*** Opening Recorded data ***
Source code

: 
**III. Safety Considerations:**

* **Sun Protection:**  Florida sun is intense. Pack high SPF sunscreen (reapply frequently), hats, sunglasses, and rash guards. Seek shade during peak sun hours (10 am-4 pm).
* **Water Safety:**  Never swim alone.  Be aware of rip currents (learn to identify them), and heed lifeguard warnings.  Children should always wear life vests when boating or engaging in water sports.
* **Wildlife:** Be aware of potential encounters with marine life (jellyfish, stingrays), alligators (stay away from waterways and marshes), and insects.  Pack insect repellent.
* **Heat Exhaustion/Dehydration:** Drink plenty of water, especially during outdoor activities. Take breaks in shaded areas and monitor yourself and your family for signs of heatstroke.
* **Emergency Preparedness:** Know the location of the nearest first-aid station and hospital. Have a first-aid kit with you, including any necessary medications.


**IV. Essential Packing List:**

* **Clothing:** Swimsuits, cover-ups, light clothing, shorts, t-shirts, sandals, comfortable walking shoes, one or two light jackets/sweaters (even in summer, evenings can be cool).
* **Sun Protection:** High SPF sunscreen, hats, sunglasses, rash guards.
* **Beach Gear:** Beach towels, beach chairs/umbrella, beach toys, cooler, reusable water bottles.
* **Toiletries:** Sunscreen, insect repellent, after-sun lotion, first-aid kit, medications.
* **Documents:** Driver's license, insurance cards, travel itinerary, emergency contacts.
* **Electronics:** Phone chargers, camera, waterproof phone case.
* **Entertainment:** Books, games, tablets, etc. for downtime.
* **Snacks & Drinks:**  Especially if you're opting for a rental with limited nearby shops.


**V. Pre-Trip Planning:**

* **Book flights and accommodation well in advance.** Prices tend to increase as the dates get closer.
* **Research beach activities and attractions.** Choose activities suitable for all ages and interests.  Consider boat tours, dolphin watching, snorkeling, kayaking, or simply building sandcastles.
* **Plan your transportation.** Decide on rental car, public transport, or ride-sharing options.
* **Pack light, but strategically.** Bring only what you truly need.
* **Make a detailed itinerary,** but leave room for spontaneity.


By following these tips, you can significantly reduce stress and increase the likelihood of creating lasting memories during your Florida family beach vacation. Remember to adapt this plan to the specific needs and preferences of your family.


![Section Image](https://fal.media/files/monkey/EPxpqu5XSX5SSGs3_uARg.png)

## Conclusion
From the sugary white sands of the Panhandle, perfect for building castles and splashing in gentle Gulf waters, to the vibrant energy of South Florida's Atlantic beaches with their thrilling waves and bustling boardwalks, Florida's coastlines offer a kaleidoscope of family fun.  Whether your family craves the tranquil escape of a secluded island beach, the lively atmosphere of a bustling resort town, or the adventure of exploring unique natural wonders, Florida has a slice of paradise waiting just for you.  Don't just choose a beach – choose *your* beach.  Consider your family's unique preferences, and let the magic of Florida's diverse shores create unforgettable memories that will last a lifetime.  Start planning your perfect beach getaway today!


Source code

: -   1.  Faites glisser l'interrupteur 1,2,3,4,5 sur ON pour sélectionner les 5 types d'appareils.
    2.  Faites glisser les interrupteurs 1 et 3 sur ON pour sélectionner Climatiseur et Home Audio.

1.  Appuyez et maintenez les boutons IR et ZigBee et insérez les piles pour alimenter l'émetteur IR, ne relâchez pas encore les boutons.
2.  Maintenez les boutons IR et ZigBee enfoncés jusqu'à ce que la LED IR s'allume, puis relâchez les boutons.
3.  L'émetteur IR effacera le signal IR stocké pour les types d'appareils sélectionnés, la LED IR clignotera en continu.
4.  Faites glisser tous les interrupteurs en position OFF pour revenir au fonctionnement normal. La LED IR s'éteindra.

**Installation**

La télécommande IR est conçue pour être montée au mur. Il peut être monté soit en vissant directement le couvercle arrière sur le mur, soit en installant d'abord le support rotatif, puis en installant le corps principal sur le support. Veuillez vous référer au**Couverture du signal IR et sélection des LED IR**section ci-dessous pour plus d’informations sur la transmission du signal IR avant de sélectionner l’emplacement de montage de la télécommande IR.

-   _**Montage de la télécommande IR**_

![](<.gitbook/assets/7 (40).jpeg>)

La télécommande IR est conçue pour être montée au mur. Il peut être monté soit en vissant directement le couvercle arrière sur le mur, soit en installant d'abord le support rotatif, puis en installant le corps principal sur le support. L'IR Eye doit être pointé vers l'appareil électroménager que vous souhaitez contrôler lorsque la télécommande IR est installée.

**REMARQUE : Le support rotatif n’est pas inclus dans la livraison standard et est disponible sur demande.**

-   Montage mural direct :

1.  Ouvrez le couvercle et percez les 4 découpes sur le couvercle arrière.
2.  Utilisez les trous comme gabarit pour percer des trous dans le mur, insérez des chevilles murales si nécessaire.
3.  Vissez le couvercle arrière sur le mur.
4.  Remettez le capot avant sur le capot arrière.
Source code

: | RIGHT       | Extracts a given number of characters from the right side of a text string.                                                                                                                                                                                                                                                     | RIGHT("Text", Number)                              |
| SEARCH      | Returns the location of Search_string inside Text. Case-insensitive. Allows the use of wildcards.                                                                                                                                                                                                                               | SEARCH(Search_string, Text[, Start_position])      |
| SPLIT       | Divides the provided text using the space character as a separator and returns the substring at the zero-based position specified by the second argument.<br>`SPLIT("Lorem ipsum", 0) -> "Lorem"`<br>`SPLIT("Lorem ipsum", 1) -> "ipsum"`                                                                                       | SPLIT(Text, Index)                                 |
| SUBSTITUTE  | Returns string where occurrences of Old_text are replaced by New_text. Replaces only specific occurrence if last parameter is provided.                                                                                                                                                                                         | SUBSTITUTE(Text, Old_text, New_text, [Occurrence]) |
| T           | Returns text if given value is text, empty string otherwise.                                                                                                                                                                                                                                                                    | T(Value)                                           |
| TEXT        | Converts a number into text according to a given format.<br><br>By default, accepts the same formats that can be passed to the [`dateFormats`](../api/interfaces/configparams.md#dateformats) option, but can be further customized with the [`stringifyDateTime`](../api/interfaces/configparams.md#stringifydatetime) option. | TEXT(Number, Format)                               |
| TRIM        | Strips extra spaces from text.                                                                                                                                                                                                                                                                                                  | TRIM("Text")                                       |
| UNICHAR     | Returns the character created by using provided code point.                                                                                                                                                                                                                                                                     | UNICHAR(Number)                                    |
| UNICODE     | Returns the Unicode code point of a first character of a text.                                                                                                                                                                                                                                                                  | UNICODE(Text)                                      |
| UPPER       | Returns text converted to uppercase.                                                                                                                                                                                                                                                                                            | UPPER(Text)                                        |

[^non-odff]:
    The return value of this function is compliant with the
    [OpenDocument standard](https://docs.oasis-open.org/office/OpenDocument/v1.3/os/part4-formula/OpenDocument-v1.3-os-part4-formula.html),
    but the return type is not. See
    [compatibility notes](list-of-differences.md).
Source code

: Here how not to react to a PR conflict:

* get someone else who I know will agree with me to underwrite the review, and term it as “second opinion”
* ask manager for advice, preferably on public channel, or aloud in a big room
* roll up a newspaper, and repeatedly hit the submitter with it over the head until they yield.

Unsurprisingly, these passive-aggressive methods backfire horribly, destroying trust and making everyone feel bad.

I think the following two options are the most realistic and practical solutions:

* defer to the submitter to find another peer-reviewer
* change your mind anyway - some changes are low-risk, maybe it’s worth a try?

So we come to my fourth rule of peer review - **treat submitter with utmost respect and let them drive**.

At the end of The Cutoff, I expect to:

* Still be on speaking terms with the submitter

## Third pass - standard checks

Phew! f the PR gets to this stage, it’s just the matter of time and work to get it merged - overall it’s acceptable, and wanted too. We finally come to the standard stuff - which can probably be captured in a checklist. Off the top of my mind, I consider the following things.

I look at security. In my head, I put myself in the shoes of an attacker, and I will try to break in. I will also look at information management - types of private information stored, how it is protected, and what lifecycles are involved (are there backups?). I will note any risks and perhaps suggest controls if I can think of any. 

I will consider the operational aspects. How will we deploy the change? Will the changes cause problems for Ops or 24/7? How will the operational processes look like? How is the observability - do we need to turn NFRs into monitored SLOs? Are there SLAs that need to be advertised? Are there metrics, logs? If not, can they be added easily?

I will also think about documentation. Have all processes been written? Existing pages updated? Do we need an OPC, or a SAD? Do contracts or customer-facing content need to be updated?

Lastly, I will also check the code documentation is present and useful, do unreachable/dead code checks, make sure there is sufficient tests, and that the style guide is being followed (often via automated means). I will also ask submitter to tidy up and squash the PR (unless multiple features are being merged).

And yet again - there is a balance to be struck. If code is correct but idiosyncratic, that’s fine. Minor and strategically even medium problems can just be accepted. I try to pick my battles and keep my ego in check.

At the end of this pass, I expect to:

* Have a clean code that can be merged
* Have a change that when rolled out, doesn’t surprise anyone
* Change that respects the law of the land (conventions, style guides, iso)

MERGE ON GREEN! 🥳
*** Closing Recorded data ***
Find every line in the records that contains the word "Protection"; copy those lines.

Answer |
* **Sun Protection:**  Florida sun is intense. Pack high SPF sunscreen (reapply frequently), hats, sunglasses, and rash guards. Seek shade during peak sun hours (10 am-4 pm).
* **Sun Protection:** High SPF sunscreen, hats, sunglasses, rash guards.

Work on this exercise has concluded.